Start of GIVEN DATA

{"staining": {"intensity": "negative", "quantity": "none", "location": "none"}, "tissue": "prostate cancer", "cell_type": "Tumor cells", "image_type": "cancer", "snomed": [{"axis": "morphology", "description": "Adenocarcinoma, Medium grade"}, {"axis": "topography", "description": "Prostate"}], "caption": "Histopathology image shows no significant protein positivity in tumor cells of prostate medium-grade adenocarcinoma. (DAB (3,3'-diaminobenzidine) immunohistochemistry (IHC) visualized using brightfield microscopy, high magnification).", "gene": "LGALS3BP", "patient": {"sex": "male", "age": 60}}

End of GIVEN DATA
Start of GIVEN DATA

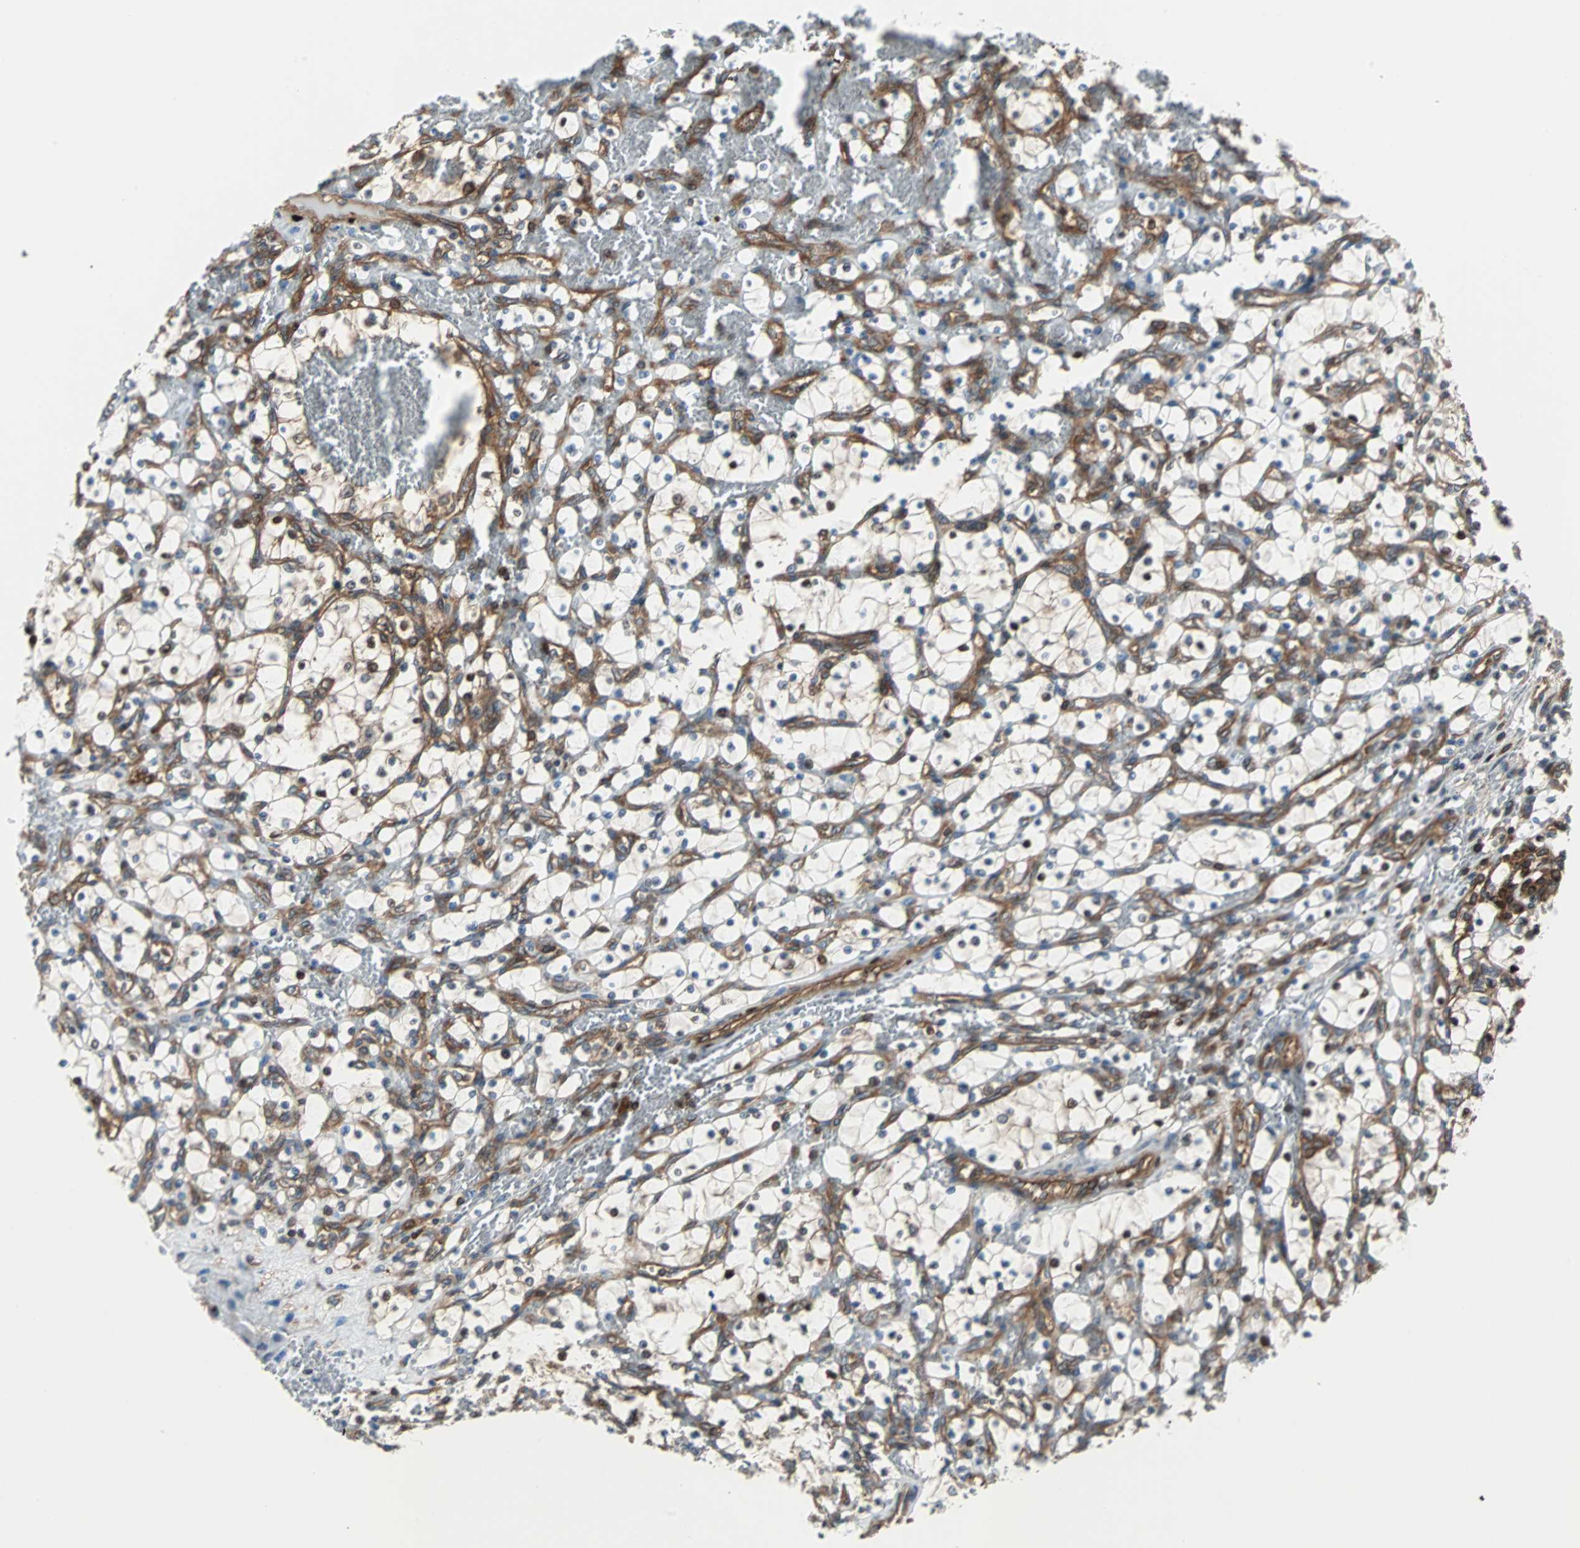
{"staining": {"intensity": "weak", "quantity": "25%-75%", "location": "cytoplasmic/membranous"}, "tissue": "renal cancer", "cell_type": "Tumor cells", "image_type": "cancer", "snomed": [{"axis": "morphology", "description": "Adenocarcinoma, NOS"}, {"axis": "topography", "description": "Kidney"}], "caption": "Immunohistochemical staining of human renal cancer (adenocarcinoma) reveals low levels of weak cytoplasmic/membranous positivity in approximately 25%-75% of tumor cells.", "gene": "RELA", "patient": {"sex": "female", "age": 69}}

End of GIVEN DATA
Start of GIVEN DATA

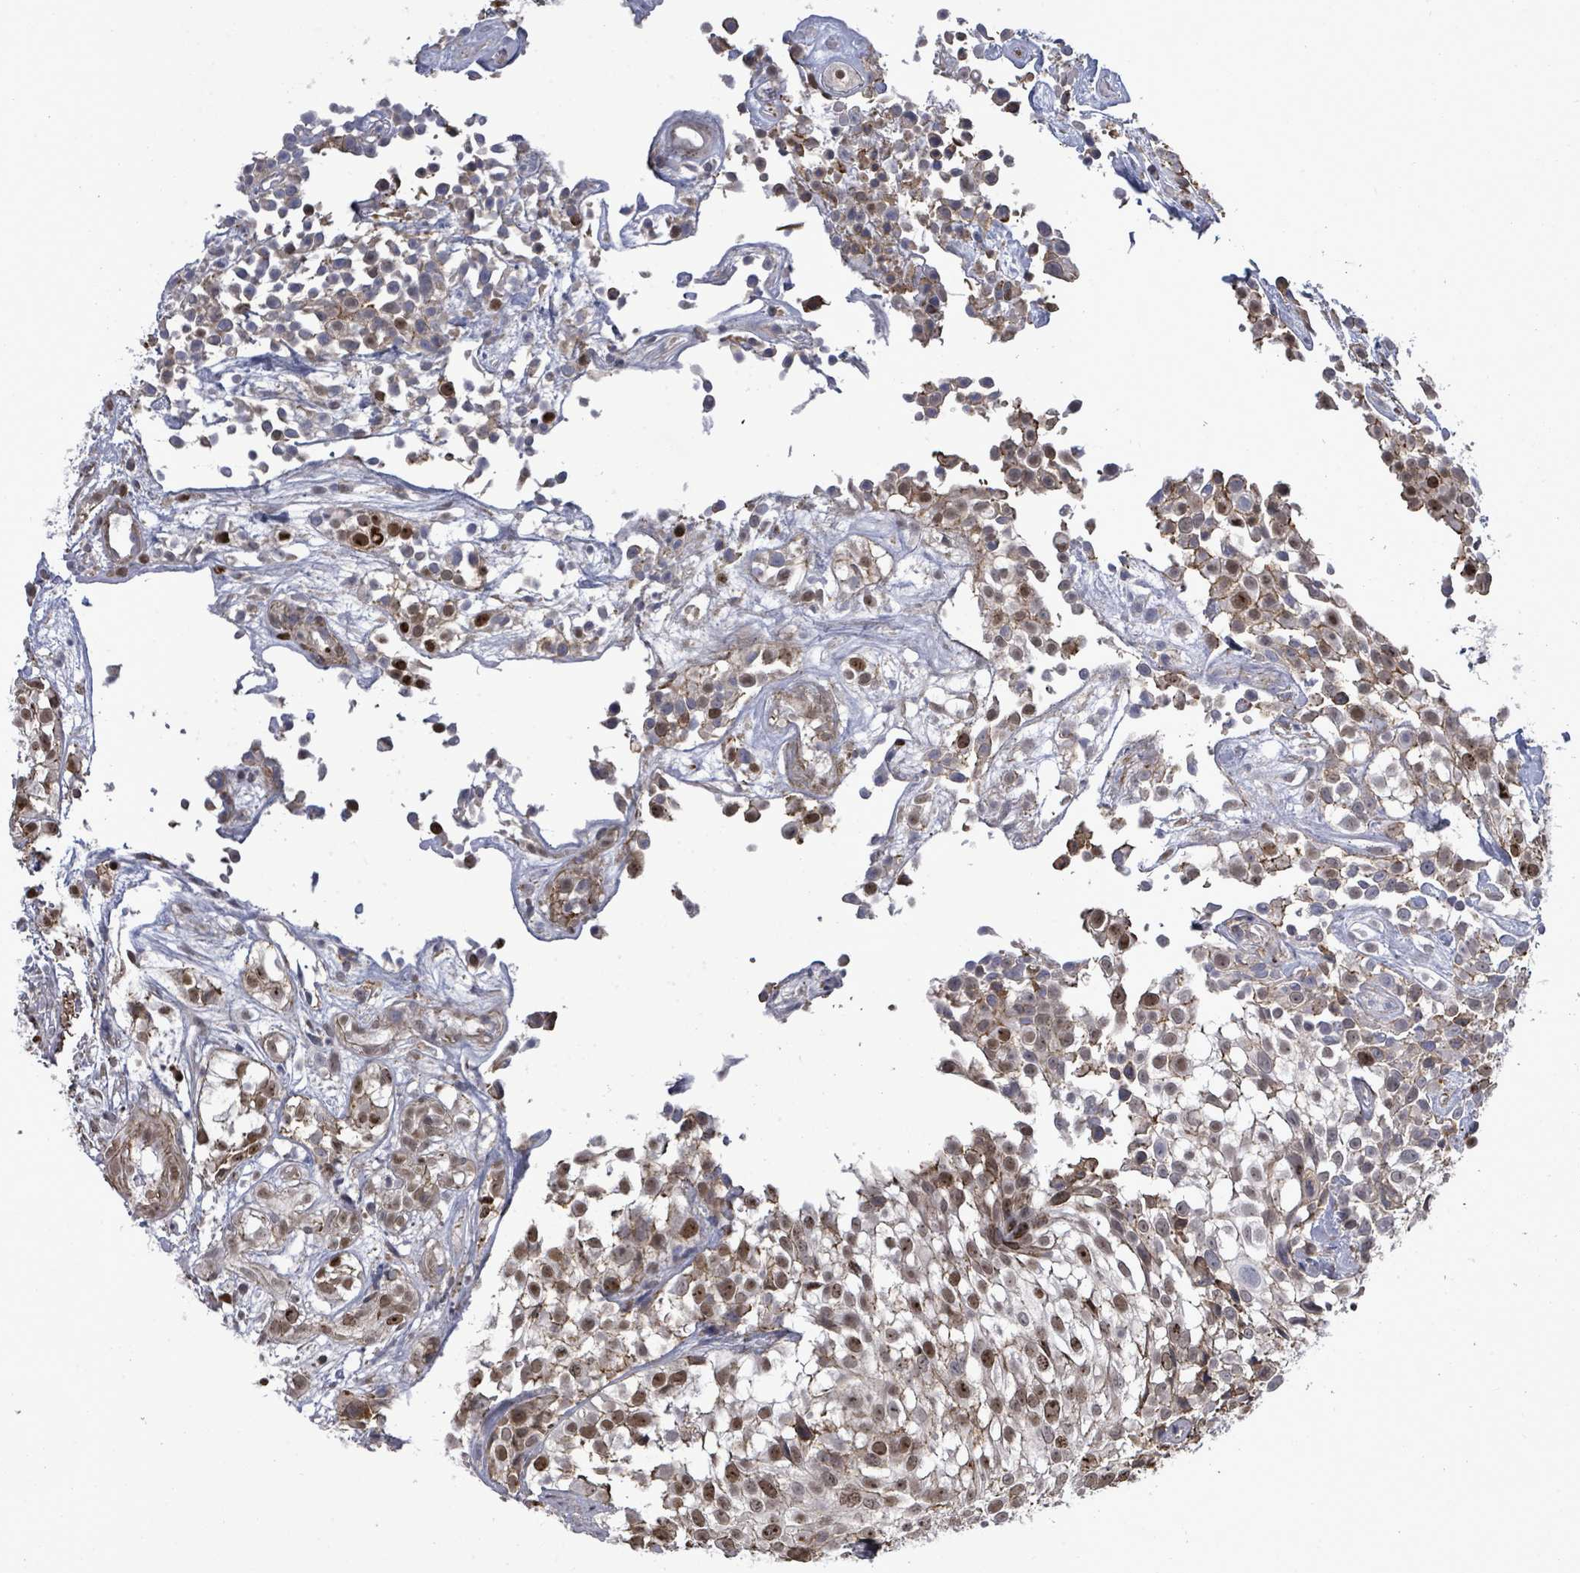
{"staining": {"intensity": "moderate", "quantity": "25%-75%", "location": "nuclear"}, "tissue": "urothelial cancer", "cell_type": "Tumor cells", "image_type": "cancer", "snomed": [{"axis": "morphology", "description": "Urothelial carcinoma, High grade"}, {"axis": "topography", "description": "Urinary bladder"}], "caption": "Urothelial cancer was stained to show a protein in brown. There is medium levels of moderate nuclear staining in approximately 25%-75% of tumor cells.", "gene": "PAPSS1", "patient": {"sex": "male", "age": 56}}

End of GIVEN DATA

PROBLEM
Write out every line of the data that holds the word "adenocarcinoma".

PROBLEM SOLUTION
{"staining": {"intensity": "negative", "quantity": "none", "location": "none"}, "tissue": "prostate cancer", "cell_type": "Tumor cells", "image_type": "cancer", "snomed": [{"axis": "morphology", "description": "Adenocarcinoma, Medium grade"}, {"axis": "topography", "description": "Prostate"}], "caption": "Histopathology image shows no significant protein positivity in tumor cells of prostate medium-grade adenocarcinoma. (DAB (3,3'-diaminobenzidine) immunohistochemistry (IHC) visualized using brightfield microscopy, high magnification).", "gene": "LGALS3BP", "patient": {"sex": "male", "age": 60}}
{"staining": {"intensity": "weak", "quantity": "25%-75%", "location": "cytoplasmic/membranous"}, "tissue": "renal cancer", "cell_type": "Tumor cells", "image_type": "cancer", "snomed": [{"axis": "morphology", "description": "Adenocarcinoma, NOS"}, {"axis": "topography", "description": "Kidney"}], "caption": "Immunohistochemical staining of human renal cancer (adenocarcinoma) reveals low levels of weak cytoplasmic/membranous positivity in approximately 25%-75% of tumor cells.", "gene": "RELA", "patient": {"sex": "female", "age": 69}}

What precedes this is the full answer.